Помполит, выслушав такой пассаж умудренного судового лекаря, мрачно спросил капитана: «Может, на всякий случай перевести главный двигатель в маневренный режим? Надо предупредить экипаж, чтобы были готовы, мало ли что может случиться». Капитан молча посмотрел на него, но ничего не сказал, а может быть, подумал, что с такими помощниками и до паники недалеко, с подобными проповедями черт знает до чего договориться можно на пустом месте.

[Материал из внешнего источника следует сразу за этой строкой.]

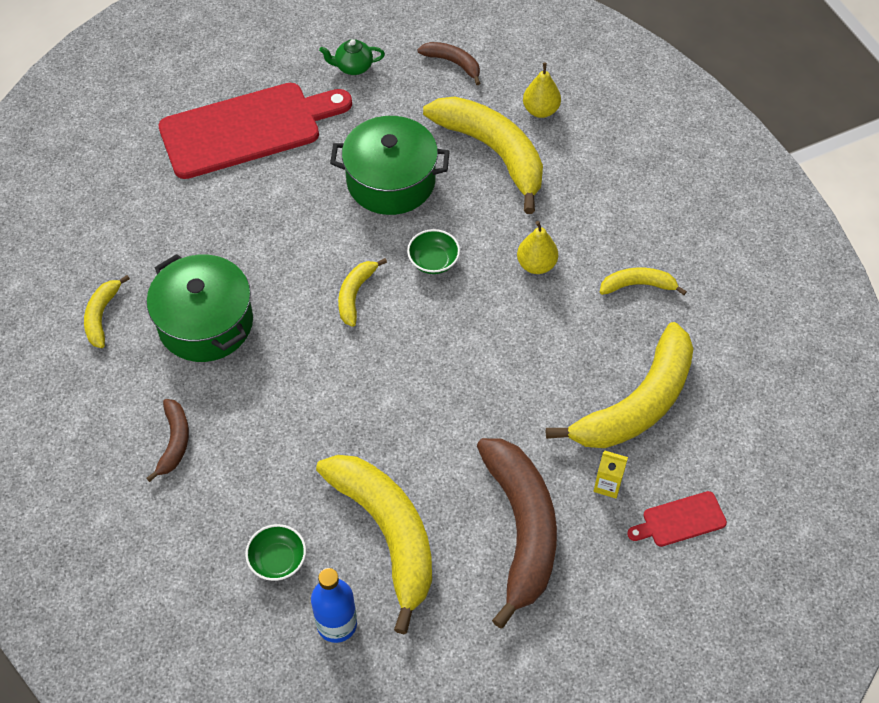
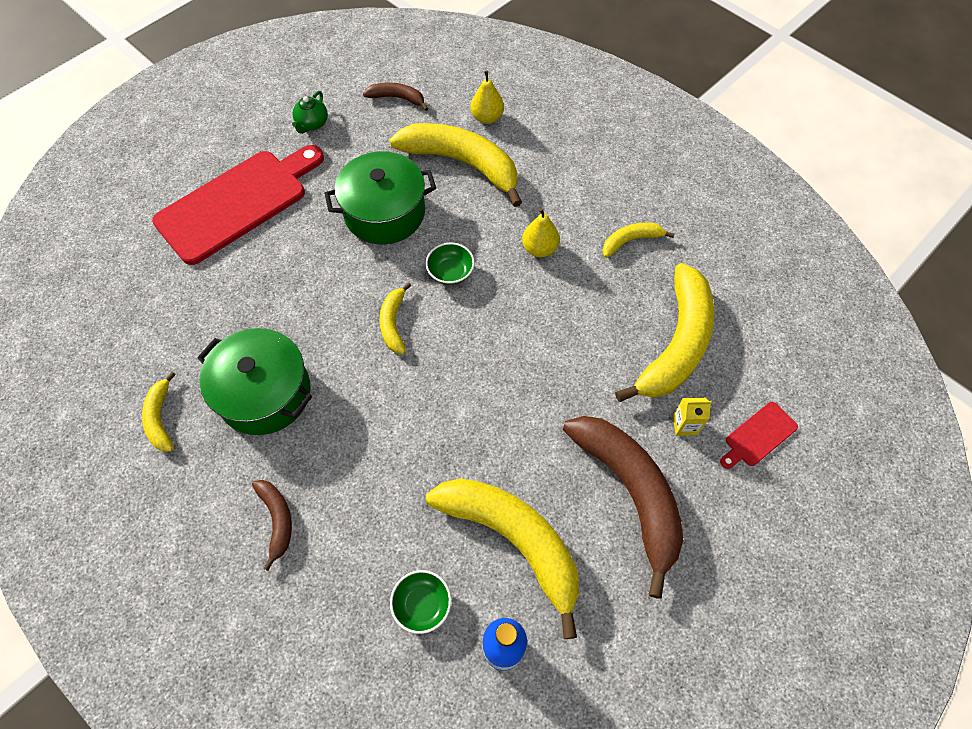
camera: 20 degrees left, 5 degrees up
(353, 67) = (312, 124): green teapot -> green teapot turned 45 degrees counterclockwise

Общее молчание нарушил второй радист, зашедший на мостик с радиограммой для капитана. Увидев мрачные, сосредоточенные лица присутствующих, спросил: «Что случилось? Что-то произошло? В чем дело?» Третий помощник при молчании остальных объяснил ему причину столь глубоких раздумий, после чего радист в свою очередь спросил: «А с чем ты сверял хронометр? По радио сигнал точного времени услышал?» – «Ну конечно, как обычно», – ответил третий. Радист неожиданно расхохотался, все посмотрели на него непонимающе: «Что это с ним?» Когда же тот отдышался, отходя от смеха, объяснил не поддающуюся разумению ситуацию, вернее причину, ее вызвавшую: «Судовая радиостанция в этом районе земного шара никакие передачи в дневное время из Союза не принимает, а ночью радиосигналы проходят гораздо лучше и чище, вот я и записал на ночной вахте обычную радиопередачу, а днем включил ее по судовой трансляции – пусть люди слушают вести с родины. Такое часто бывает в районах плохого прохождения радиосигналов». Обращаясь к третьему помощнику, добавил: «Если бы ты обратил внимание не только на точный момент начала часа, но и на то, который час наступил, то отставание было бы гораздо больше: например, четыре или пять часов с десятью минутами».

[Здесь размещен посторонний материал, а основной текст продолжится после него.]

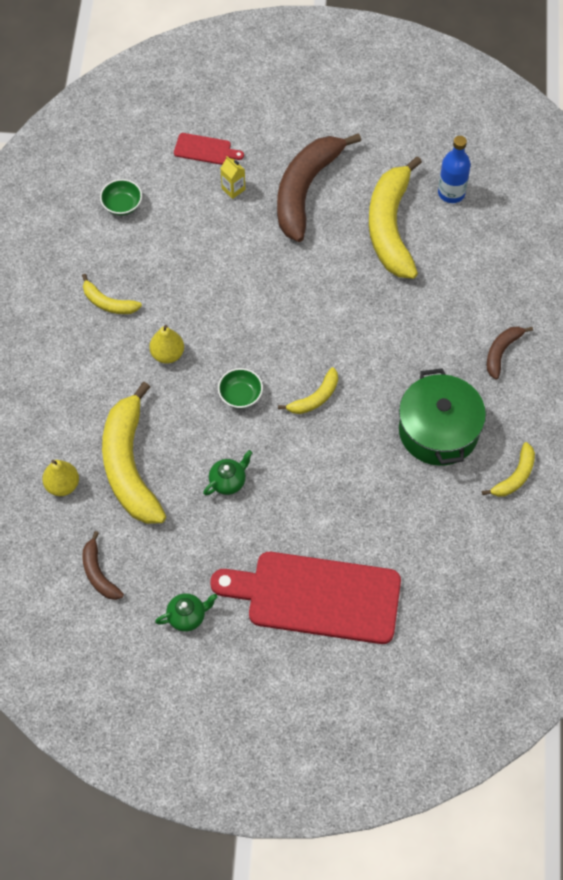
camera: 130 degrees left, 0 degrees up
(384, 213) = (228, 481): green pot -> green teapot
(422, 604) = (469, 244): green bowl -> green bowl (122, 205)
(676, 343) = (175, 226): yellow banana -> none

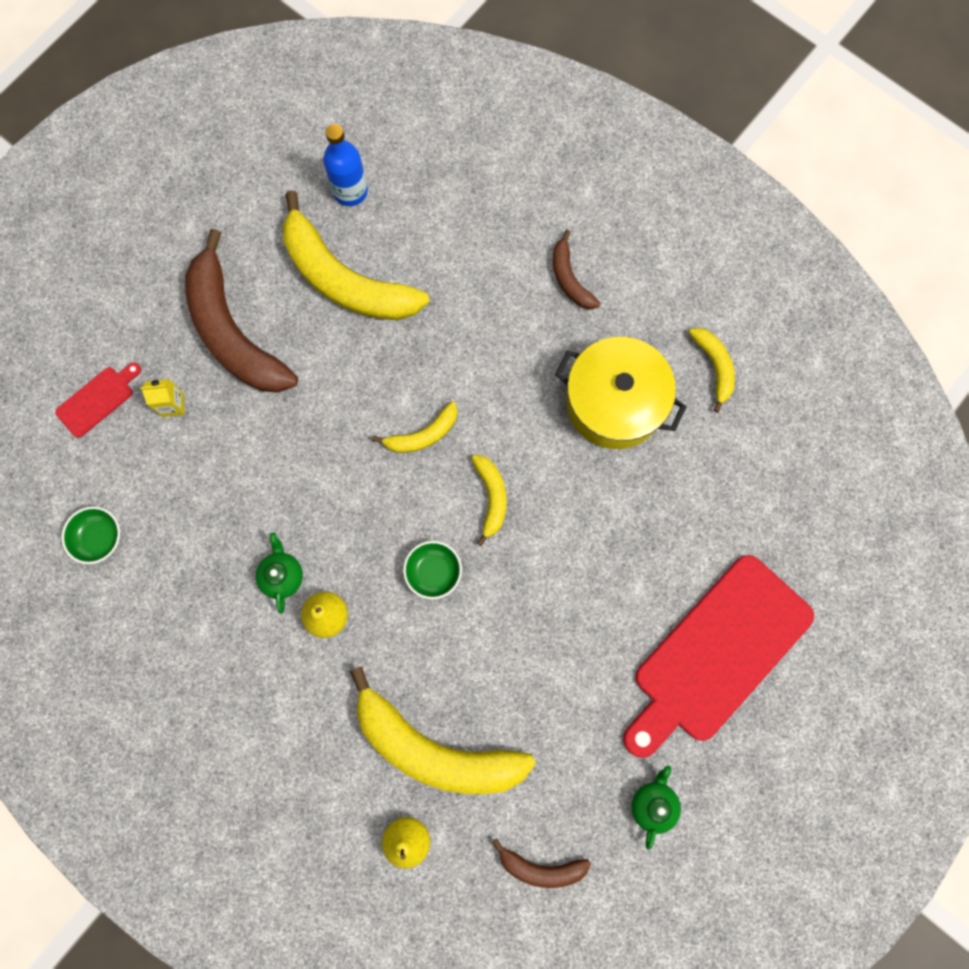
camera: 55 degrees left, 15 degrees up
(108, 303) = (215, 638): yellow banana -> yellow banana (423, 435)
(228, 481) = (526, 654): green teapot -> green teapot (282, 576)
(438, 431) = (614, 402): green pot -> yellow pot

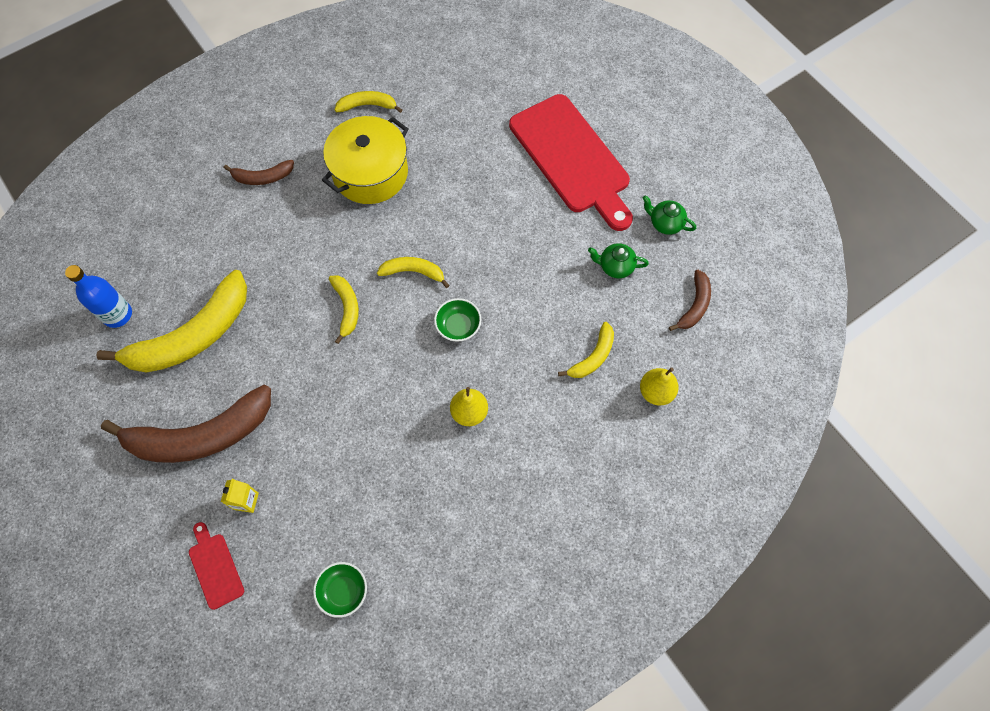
camera: 75 degrees left, 10 degrees down
(282, 576) = (426, 440): green teapot -> green teapot (615, 267)
(435, 748) = (593, 357): yellow banana -> yellow banana, size x0.48

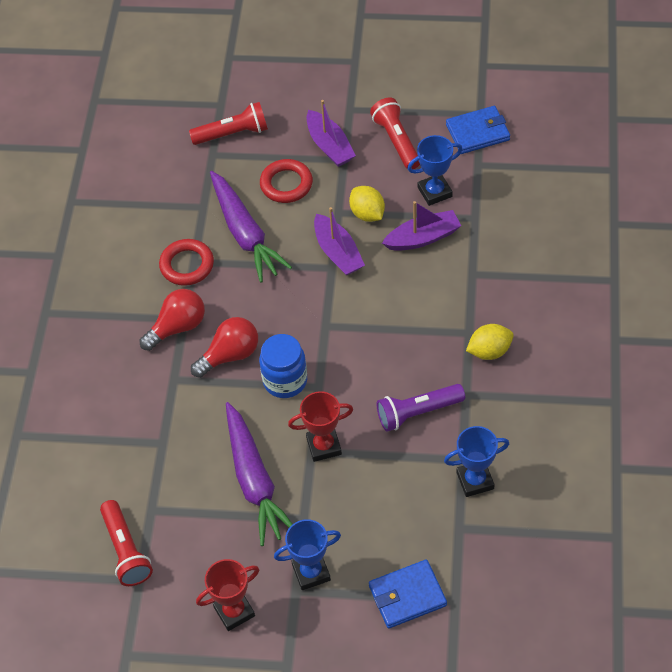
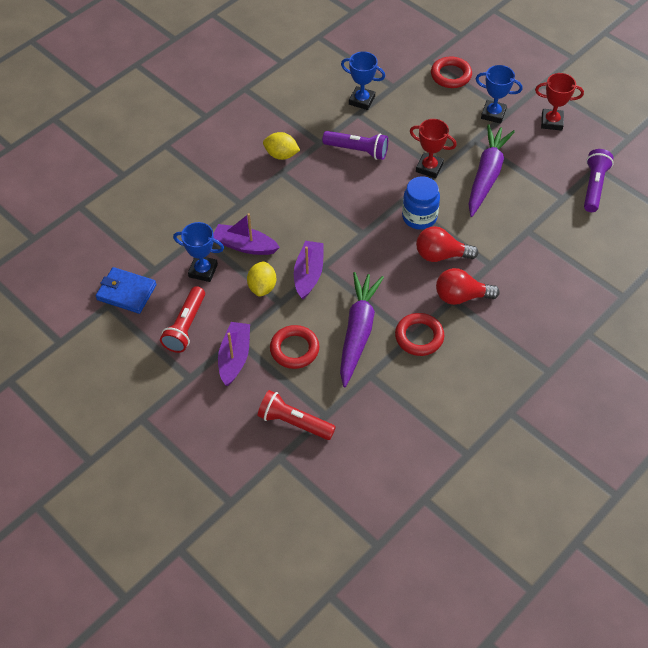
camera: 145 degrees left, 0 degrees up
(126, 550) = (594, 186): red flashlight -> purple flashlight
(407, 596) = (451, 75): blue wallet -> red ring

Третий помощник с хмурым видом выслушал радиста, поняв, что тот тоже приложил руку к возникшим сомнениям, но промолвил с облегчением: «Ну тогда, наверное, все в порядке. Мне не приходилось попадать в подобные ситуации, да и слышать о них тоже». У всех присутствующих просветлели лица, они дружно рассмеялись, сбросив с плеч едва обозначившуюся ношу, и начали обсуждать предстоящую стоянку в Гаване.

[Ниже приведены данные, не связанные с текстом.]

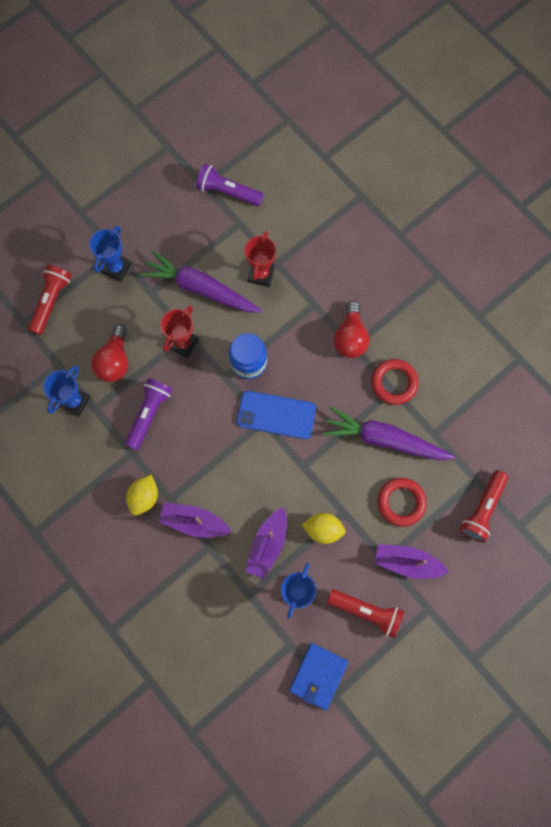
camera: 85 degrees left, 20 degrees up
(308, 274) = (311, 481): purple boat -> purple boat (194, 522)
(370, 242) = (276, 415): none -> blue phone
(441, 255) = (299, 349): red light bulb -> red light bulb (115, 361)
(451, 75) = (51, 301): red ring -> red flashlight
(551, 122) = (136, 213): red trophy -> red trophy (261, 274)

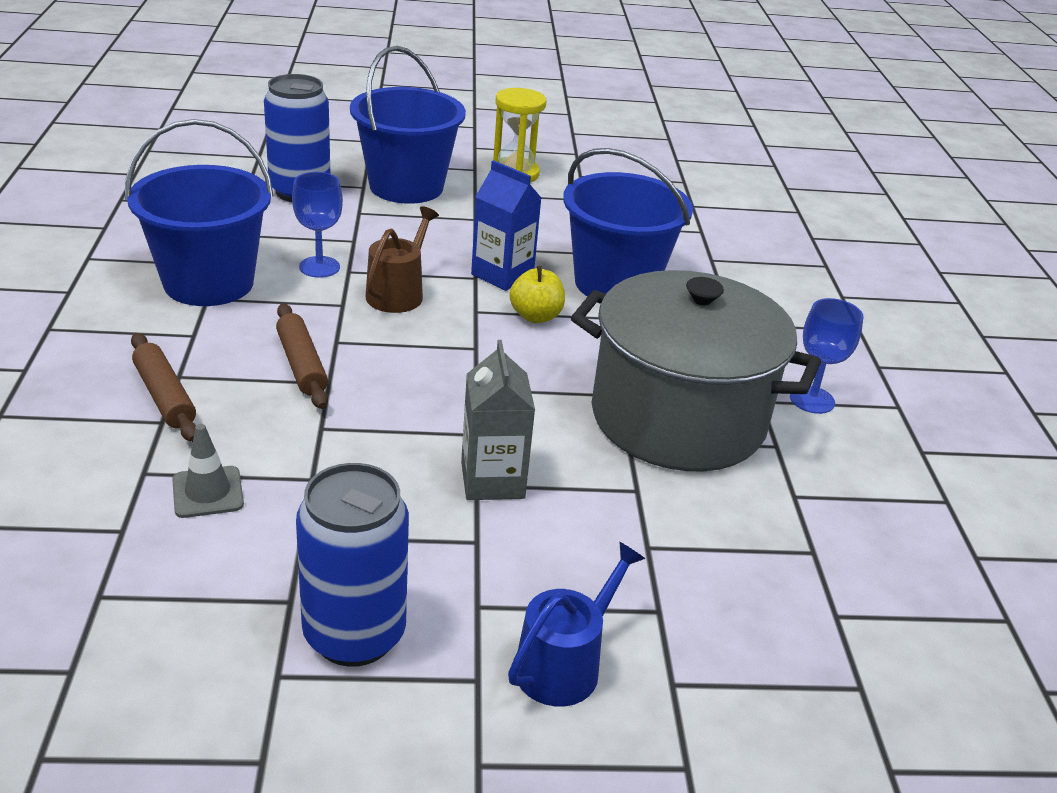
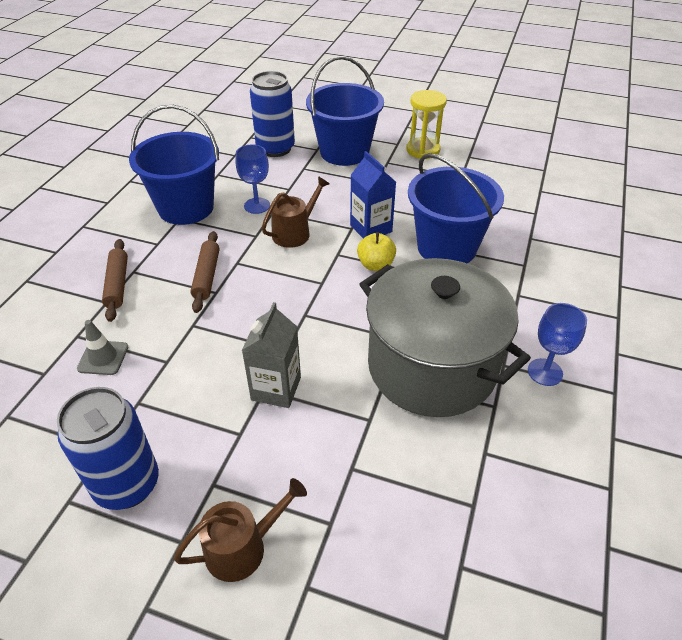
camera: 25 degrees right, 10 degrees up
(564, 664) = (242, 547): blue watering can -> brown watering can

Следует добавить, что помполит и доктор на любом судне являются самыми свободными от каких-либо постоянных дел – по сути дела, узаконенные бездельники. Доктору иногда еще приходится что-то делать с пациентами, если наступает такая необходимость, но помполит – кот, гуляющий сам по себе. Вот они читают и слушают всякую дребедень, подсаживаясь на конспирологию и загадочные факты, которые потом незаметно переносят на окружающих, смущая тех открывшимися неопровержимыми, как им кажется, аргументами. Занимались бы чем-то более приземленным: помполиту, в силу его профессии, следовало бы прочесть «Капитал» Карла Маркса, тем более что, по свидетельству одного авторитета, единственным человеком, осилившим эту книгу, был Фридрих Энгельс. В этом случае помполит был бы вторым прочитавшим столь капитальный труд, что совсем не плохо для его самоутверждения в парткоме пароходства. Ну а доктору, помимо медицинской энциклопедии, которая наверняка ему надоела, почитать бы что-либо классическое, например «Дон Кихота» Сервантеса или «Гаргантюа и Пантагрюэля» Рабле, особенно перед обедом или ужином. Выбор за ним, в зависимости от цели: если хочет похудеть, то пусть читает Сервантеса, а если поправиться, то Рабле.
Через сутки подошли к Гаване, белый маяк рядом с крепостью Эль-Морро усматривался издалека. На удивление, совершенно непонятно почему, сразу же пароход поставили к причалу под выгрузку. Явление исключительное по своей уникальности! Обычными являлись простои в ожидании постановки к освободившемуся причалу, измеряемые неделями, а иногда и месяцами дрейфования в море на виду известного маяка. Большие глубины не давали шанса стать на якорь, до дна не хватило бы всех одиннадцати смычек якорь-цепи, а это как-никак 275 метров. Может, и здесь подсуетилась нечистая сила из Бермудского треугольника? Впрочем, нужно было спросить доктора с помполитом, они ведь лучше знают.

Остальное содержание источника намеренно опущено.